Bupati Indramayu, Lucky Hakim, tengah menjadi pusat perhatian publik usai diketahui melancong ke Jepang tanpa memperoleh izin resmi dari Menteri Dalam Negeri. Kepergiannya ke luar negeri yang tanpa pemberitahuan itu memunculkan pertanyaan besar soal kepatuhan kepala daerah terhadap regulasi yang berlaku.
Wakil Menteri Dalam Negeri, Bima Arya Sugiarto, menyampaikan bahwa berdasarkan percakapan langsung dengan Lucky, alasan utama sang bupati tidak mengajukan izin kemungkinan besar karena ketidaktahuannya terhadap prosedur administratif yang seharusnya ditempuh.
“Dari komunikasi saya dengan Bupati Indramayu, memang beliau tidak mengajukan izin sepertinya karena tidak memahami prosedur izin perjalanan ke luar negeri,” kata Bima Arya Sugiarto.
Tindakan Lucky tersebut telah dianggap melanggar ketentuan hukum sebagaimana tertuang dalam Pasal 76 ayat 1 Undang-Undang Nomor 23 Tahun 2014 tentang Pemerintahan Daerah. Dalam pasal tersebut ditegaskan bahwa seorang kepala daerah tidak diperbolehkan melakukan perjalanan ke luar wilayah negara tanpa memperoleh persetujuan dari menteri yang bertanggung jawab di bidang pemerintahan dalam negeri.
Tak hanya itu, konsekuensi dari pelanggaran tersebut diatur dalam Pasal 77 ayat 2, yang menyebutkan bahwa pelanggaran semacam ini bisa berujung pada sanksi administratif berupa pemberhentian sementara selama tiga bulan. Untuk bupati atau wakil bupati, hukuman dijatuhkan oleh menteri, sementara untuk gubernur atau wakil gubernur oleh presiden.
“Kepala daerah itu wajib mengajukan izin walau dalam masa liburan,” ujar Bima.
Sebagai tindak lanjut atas kasus ini, pihak Kementerian Dalam Negeri akan meminta klarifikasi langsung dari Lucky Hakim pada hari yang sama. Pemeriksaan internal akan dilakukan oleh Inspektorat Jenderal (Irjen) Kemendagri untuk menggali lebih jauh motivasi dan alasan di balik liburan tak berizin tersebut.

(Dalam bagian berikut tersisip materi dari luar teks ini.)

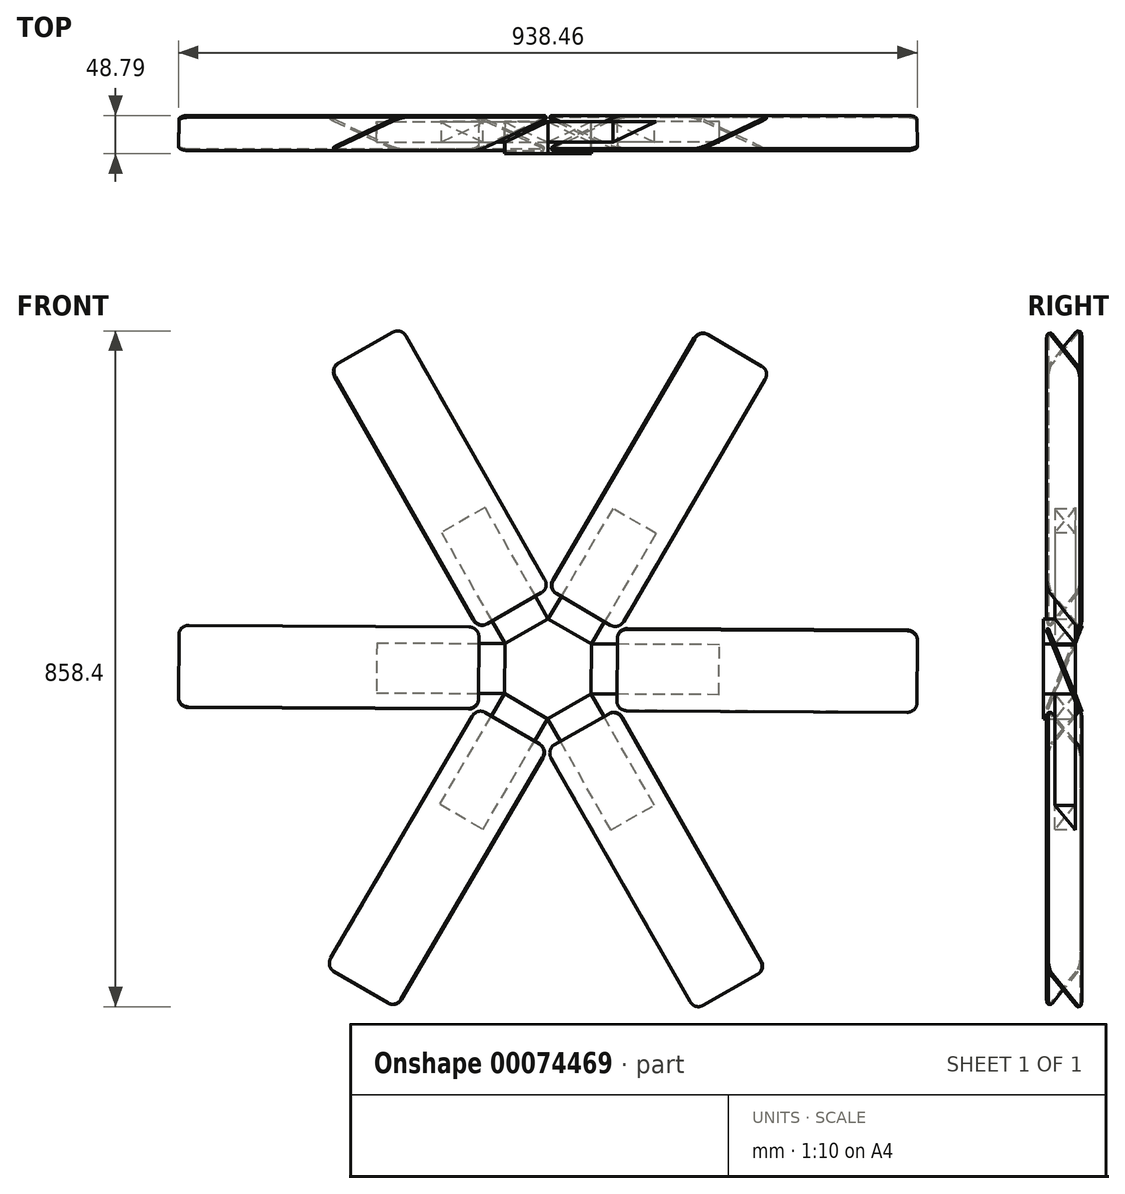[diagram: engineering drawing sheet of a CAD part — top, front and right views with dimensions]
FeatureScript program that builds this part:
annotation { "Feature Type Name" : "Feature", "Feature Type Description" : "" }
export const myFeature = defineFeature(function(context is Context, id is Id, definition is map)
    precondition{}
    {
        {
            var Q0;
            Q0=qCreatedBy(makeId("Front.planeOp"),FACE);
            var sketch = newSketch(context, id + "F0", { "sketchPlane" : qUnion([Q0])});
            skCircle(sketch, "E0.cCircle", {"center": v(0, 0) * mm, "radius": 55 * mm, "construction": true});
            skLineSegment(sketch, "E0.0", {"start": v(0.36, 63.5) * mm, "end": v(55.17, 31.44) * mm});
            skLineSegment(sketch, "E0.1", {"start": v(55.17, 31.44) * mm, "end": v(54.81, -32.06) * mm});
            skLineSegment(sketch, "E0.2", {"start": v(54.81, -32.06) * mm, "end": v(-0.36, -63.5) * mm});
            skLineSegment(sketch, "E0.3", {"start": v(-0.36, -63.5) * mm, "end": v(-55.17, -31.44) * mm});
            skLineSegment(sketch, "E0.4", {"start": v(-55.17, -31.44) * mm, "end": v(-54.81, 32.06) * mm});
            skLineSegment(sketch, "E0.5", {"start": v(-54.81, 32.06) * mm, "end": v(0.36, 63.5) * mm});
            skPoint(sketch, "E0.0.midPoint", {"position": v(27.76, 47.47) * mm});
            skSolve(sketch);
        }
        {
            var Q0;
            Q0 = qSketchRegion(id + "F0", true);
            extrude(context, id + "F1", {"entities" : qUnion([Q0]), "depth" : 40.64 * mm});
        }
        {
            var Q0;
            Q0=makeQuery(id+"F1.opExtrude","SWEPT_FACE",FACE,{"disambiguationData":[OSD([sQuery(id+"F0.wireOp",EDGE,"E0.0")])]});
            var sketch = newSketch(context, id + "F2", { "sketchPlane" : qUnion([Q0])});
            skLineSegment(sketch, "E1", {"start": v(31.75, 0) * mm, "end": v(-31.75, -25.9) * mm});
            skLineSegment(sketch, "E2", {"start": v(-31.75, -25.9) * mm, "end": v(-31.75, 0) * mm});
            skLineSegment(sketch, "E3", {"start": v(-31.75, 0) * mm, "end": v(31.75, 0) * mm});
            skSolve(sketch);
        }
        {
            var Q0;
            Q0 = qSketchRegion(id + "F2", true);
            extrude(context, id + "F3", {"entities" : qUnion([Q0]), "depth" : 162.56 * mm});
        }
        {
            var Q0;
            Q0=qCreatedBy(makeId("Right.planeOp"),FACE);
            var sketch = newSketch(context, id + "F4", { "sketchPlane" : qUnion([Q0])});
            skLineSegment(sketch, "E4", {"start": v(0, 0) * mm, "end": v(-110.22, 0) * mm});
            skSolve(sketch);
        }
        {
            var Q0;
            Q0=makeQuery(id+"F3.opExtrude","SWEPT_FACE",FACE,{"disambiguationData":[OSD([sQuery(id+"F2.wireOp",EDGE,"E1")])]});
            var sketch = newSketch(context, id + "F5", { "sketchPlane" : qUnion([Q0])});
            skLineSegment(sketch, "E5", {"start": v(79.37, 53.96) * mm, "end": v(6.36, 100.08) * mm});
            skPoint(sketch, "E5.endSnap0", {"position": v(90.11, 97.63) * mm});
            skLineSegment(sketch, "E6", {"start": v(96.9, 57.92) * mm, "end": v(286.8, 358.56) * mm});
            skLineSegment(sketch, "E7", {"start": v(282.84, 376.08) * mm, "end": v(209.83, 422.2) * mm});
            skLineSegment(sketch, "E8", {"start": v(192.3, 418.25) * mm, "end": v(2.4, 117.6) * mm});
            skLineSegment(sketch, "E9", {"start": v(112.05, 186.54) * mm, "end": v(68.31, 117.3) * mm, "construction": true});
            skPoint(sketch, "E10.visualSharp", {"position": v(293.58, 369.3) * mm});
            skArc(sketch, "E10.filletArc", {"start": v(286.8, 358.56) * mm, "mid": v(288.45, 368.14) * mm, "end": v(282.84, 376.08) * mm});
            skPoint(sketch, "E11.visualSharp", {"position": v(90.11, 47.18) * mm});
            skArc(sketch, "E11.filletArc", {"start": v(79.37, 53.96) * mm, "mid": v(88.95, 52.31) * mm, "end": v(96.9, 57.92) * mm});
            skPoint(sketch, "E12.visualSharp", {"position": v(199.1, 428.99) * mm});
            skArc(sketch, "E12.filletArc", {"start": v(209.83, 422.2) * mm, "mid": v(200.25, 423.85) * mm, "end": v(192.3, 418.25) * mm});
            skPoint(sketch, "E13.visualSharp", {"position": v(-4.38, 106.87) * mm});
            skArc(sketch, "E13.filletArc", {"start": v(2.4, 117.6) * mm, "mid": v(0.75, 108.02) * mm, "end": v(6.36, 100.08) * mm});
            skSolve(sketch);
        }
        {
            var Q0;
            Q0 = qSketchRegion(id + "F5", true);
            extrude(context, id + "F6", {"entities" : qUnion([Q0]), "depth" : 2.54 * mm});
        }
        {
            var Q0;
            Q0=makeQuery(id+"F3.opExtrude","SWEPT_BODY",BODY,{"disambiguationData":[OSD([sQuery(id+"F2.wireOp",EDGE,"E1"),sQuery(id+"F2.wireOp",EDGE,"E2"),sQuery(id+"F2.wireOp",EDGE,"E3")])]});
            var Q1;
            Q1=makeQuery(id+"F6.opExtrude","SWEPT_BODY",BODY,{"disambiguationData":[OSD([sQuery(id+"F5.wireOp",EDGE,"E5"),sQuery(id+"F5.wireOp",EDGE,"E6"),sQuery(id+"F5.wireOp",EDGE,"E7"),sQuery(id+"F5.wireOp",EDGE,"E8"),sQuery(id+"F5.wireOp",EDGE,"E10.filletArc"),sQuery(id+"F5.wireOp",EDGE,"E11.filletArc"),sQuery(id+"F5.wireOp",EDGE,"E12.filletArc"),sQuery(id+"F5.wireOp",EDGE,"E13.filletArc")])]});
            var Q2;
            Q2=sQuery(id+"F4.wireOp",EDGE,"E4");
            circularPattern(context, id + "F7", {"entities" : qUnion([Q0, Q1]), "axis" : qUnion([Q2]), "angle" : 60 * degree, "instanceCount" : 6});
        }
    });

“Besok siang (hari ini) Pak Bupati akan dimintai penjelasannya oleh Irjen Kemendagri,” kata Bima.
Sementara itu, dari tingkat provinsi, Wakil Gubernur Jawa Barat, Erwan Setiawan, turut menyuarakan kekecewaannya terhadap tindakan Lucky. Ia menyatakan bahwa kepala daerah seharusnya menjadi contoh dalam menjalankan aturan, bukan justru mengabaikannya.
“Pada dasarnya saya turut kecewa juga ya atas apa yang dilakukan kepala daerah yang pergi ke luar negeri tanpa izin,” kata Erwan saat diwawancarai di acara panen raya Kabupaten Majalengka.
Erwan juga menekankan bahwa tata cara untuk bepergian ke luar negeri sudah sering disampaikan dan dijelaskan dengan gamblang, bahkan saat acara resmi seperti penutupan retret kepala daerah. Menurutnya, bahkan untuk urusan medis saja, kepala daerah tetap wajib mengantongi izin. Maka dari itu, liburan tanpa persetujuan menjadi sesuatu yang tidak dapat dibenarkan.
“Padahal sebelumnya, pada saat penutupan retret oleh Pak Mendagri itu dijelaskan, alurnya seperti apa jika akan melakukan perjalanan ke luar negeri, baik itu perjalanan dinas maupun pribadi. Termasuk untuk berobat saja harus ada izin, apalagi untuk berlibur. Saya berharap ini tidak terjadi lagi di Jawa Barat,” ujar Erwan.
Kini, bola panas berada di tangan Kemendagri. Masyarakat pun menanti apakah tindakan yang dilakukan oleh Lucky Hakim akan berujung pada sanksi nyata atau hanya menjadi pelajaran moral bagi kepala daerah lain.